(AdnKronos) – DIRITTI – “Quello dei diritti è un capitolo incompiuto ma storico”, ha dichiarato, riferendosi alla mancata approvazione dello ius soli. “L’anno scorso le unioni civili, quest’anno il reato di tortura, la legge sui minori non accompagnati, la legge sulla violenza contro le donne, il biotestamento. Da 16 anni ne sentivo parlare e sono contento di aver fatto parte dei governi che li hanno approvati”.
IUS SOLI – “Pur avendoci lavorato alcuni mesi, la verità è che non siamo riusciti a mettere insieme i numeri sufficienti per approvare la legge sullo ius soli” e “il modo migliore per archiviarla per molti anni sarebbe stato quello di farla bocciare. Non esserci riusciti è un difetto dell’azione di governo, non sto dando la colpa a nessuno. Ho visto polemiche sul numero legale di sabato, ne capisco la ragione, sono polemiche fondate, ma dobbiamo essere consapevoli che se anche tutti i senatori del Pd e di LeU fossero stati presenti non ci sarebbero stato lo stesso numero legale”.

----------------

Stabilisca se ciascuna delle affermazioni seguenti concorda con il brano sui diritti: (a) il governo è riuscito a raccogliere i numeri sufficienti per approvare la legge sullo ius soli; (b) il reato di tortura è stato approvato quest'anno; (c) chi parla attribuisce a qualcuno la colpa della mancata approvazione. Per ognuna risponda sì o no, citando alla lettera le parole del brano che lo stabiliscono. Le voci riportate non hanno alcun legame con il brano.

:: MATERIALE FORNITO ::
----------------

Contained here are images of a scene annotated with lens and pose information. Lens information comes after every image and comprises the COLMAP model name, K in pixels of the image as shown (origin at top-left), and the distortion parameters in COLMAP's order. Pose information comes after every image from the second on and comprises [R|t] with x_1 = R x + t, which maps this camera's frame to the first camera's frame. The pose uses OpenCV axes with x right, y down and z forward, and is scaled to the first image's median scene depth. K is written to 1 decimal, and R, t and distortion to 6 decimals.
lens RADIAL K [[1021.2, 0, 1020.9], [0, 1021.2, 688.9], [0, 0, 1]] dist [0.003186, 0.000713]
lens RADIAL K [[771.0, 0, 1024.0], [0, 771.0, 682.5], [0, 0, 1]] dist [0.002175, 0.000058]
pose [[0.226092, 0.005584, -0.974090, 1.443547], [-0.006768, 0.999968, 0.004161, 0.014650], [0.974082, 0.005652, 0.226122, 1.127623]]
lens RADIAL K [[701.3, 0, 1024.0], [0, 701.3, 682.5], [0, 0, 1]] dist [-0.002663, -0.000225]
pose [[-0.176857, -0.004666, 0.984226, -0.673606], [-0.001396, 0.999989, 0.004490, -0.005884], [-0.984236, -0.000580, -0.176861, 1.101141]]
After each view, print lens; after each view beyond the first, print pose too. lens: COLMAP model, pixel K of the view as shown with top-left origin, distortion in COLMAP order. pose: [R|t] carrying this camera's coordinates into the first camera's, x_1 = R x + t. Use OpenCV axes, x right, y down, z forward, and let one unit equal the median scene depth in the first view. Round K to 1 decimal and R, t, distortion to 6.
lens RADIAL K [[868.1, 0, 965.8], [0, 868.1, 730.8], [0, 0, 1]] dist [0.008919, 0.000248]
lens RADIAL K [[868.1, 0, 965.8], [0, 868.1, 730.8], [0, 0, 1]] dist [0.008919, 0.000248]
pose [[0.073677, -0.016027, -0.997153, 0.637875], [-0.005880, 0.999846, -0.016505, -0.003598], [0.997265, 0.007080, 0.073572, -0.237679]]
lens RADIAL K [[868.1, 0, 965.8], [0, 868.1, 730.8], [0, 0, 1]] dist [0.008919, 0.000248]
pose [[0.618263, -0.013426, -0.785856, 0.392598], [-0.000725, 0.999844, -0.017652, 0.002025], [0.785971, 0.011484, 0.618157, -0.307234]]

----------------

:: RISPOSTA ATTESA ::
(a) No: «non siamo riusciti a mettere insieme i numeri sufficienti per approvare la legge sullo ius soli».
(b) Sì: «quest’anno il reato di tortura».
(c) No: «non sto dando la colpa a nessuno».